Add another issue to the list of Obama administration reversals from Bush policy: human rights. As part of Obama's "new era of engagement," the U.S. will seek a seat on the United Nations Human Rights Council next month. But will U.S. membership make a difference?
That the Human Rights Council has mostly failed to achieve its stated goals is no secret. At its most recent session, the council voted to end its investigation of the Democratic Republic of Congo and passed a resolution against the "defamation of religions," which was a not-so-subtle censorship of religious freedom. Meanwhile, the body has yet to denounce Khartoum for its hand in the violence in Darfur.
The hope of some observers, however, is that the U.S. will be able to pull the listing body back toward the straight and narrow, to make it more effective and sincere.
"Active involvement by the U.S. will bring new energy and focus to the Human Rights Council's deliberations and actions, helping it become a more credible force for human rights promotion," said Kenneth Roth, executive director of Human Rights Watch.
Along with Susan Rice's recent hints that the U.S. may attend the U.N.'s Durban II conference on racism later this month, the American turnaround is welcome.
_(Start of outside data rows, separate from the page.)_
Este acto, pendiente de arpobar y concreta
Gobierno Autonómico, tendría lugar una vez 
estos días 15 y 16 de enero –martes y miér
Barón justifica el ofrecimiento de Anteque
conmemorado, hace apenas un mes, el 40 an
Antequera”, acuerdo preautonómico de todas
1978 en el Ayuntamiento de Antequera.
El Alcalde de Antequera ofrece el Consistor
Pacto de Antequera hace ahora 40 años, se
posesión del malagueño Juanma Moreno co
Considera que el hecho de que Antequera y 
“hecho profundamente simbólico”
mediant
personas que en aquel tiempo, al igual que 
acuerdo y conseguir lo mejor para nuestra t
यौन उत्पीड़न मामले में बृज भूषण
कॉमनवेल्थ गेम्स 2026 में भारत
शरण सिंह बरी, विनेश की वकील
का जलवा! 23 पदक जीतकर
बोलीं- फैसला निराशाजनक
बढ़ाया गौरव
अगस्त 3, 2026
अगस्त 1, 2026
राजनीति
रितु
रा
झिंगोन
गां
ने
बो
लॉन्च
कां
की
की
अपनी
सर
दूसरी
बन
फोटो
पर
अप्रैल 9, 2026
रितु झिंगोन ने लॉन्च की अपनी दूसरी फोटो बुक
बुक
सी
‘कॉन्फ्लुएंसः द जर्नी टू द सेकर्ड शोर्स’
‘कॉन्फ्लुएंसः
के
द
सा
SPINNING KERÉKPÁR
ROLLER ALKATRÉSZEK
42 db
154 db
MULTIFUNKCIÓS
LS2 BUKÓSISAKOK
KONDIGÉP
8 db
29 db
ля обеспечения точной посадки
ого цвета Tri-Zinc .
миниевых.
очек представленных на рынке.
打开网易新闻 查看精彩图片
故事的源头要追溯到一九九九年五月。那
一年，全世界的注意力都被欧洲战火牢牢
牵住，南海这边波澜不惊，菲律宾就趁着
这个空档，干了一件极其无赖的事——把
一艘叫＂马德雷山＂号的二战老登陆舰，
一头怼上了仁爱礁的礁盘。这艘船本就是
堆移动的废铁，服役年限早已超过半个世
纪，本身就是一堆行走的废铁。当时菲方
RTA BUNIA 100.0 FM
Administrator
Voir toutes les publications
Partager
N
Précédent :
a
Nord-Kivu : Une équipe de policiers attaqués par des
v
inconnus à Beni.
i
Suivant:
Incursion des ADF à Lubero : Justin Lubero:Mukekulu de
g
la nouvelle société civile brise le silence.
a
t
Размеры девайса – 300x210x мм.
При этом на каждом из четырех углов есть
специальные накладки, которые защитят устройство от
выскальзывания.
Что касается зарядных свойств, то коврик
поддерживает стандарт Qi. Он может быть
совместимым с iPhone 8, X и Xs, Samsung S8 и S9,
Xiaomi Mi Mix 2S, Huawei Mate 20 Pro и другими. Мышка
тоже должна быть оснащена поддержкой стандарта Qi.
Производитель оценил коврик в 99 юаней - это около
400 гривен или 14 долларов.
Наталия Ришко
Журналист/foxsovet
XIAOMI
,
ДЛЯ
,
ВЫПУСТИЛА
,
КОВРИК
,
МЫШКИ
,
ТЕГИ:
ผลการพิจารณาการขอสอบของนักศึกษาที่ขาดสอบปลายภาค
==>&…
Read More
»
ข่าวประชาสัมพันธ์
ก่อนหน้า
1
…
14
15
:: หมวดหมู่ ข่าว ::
"We are much better placed to be fighting for the principles we believe in – protection of human rights universally, fighting against the anti-Israel crap and for meaningful action on issues that we care about and ought to be the top of the agenda, things like Zimbabwe, Sudan [and] Burma – by leading and lending our voice from within," Rice said in a recent interview.
Still, the decision is a gamble. If Rice calls for reform and is able to alter the council's anti-Western bias, the move will be warranted. If her efforts fail, the U.S. may be seen as rubber-stamping the rights body's consistently ridiculous pronouncements, which would likely take some of the wind out of Obama administration efforts to redeem America's international stature.